(Required work) Copy the records below exactly as they stand. Leave out the pictures.

(Input data)
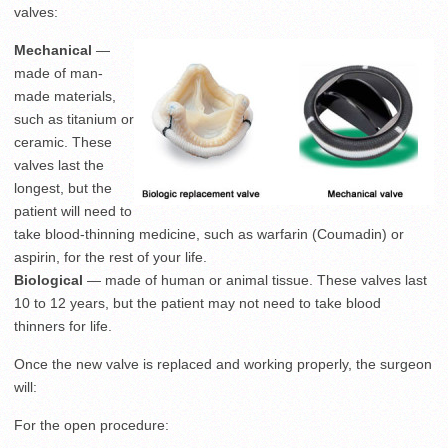
valves:
Mechanical
—
made of man-
made materials,
such as titanium or
ceramic. These
valves last the
longest, but the
patient will need to
take blood-thinning medicine, such as warfarin (Coumadin) or
aspirin, for the rest of your life.
Biological
— made of human or animal tissue. These valves last
10 to 12 years, but the patient may not need to take blood
thinners for life.
Once the new valve is replaced and working properly, the surgeon
will:
For the open procedure:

(Answer)
valves:
Mechanical
—
made of man-
made materials,
such as titanium or
ceramic. These
valves last the
longest, but the
patient will need to
take blood-thinning medicine, such as warfarin (Coumadin) or
aspirin, for the rest of your life.
Biological
— made of human or animal tissue. These valves last
10 to 12 years, but the patient may not need to take blood
thinners for life.
Once the new valve is replaced and working properly, the surgeon
will:
For the open procedure:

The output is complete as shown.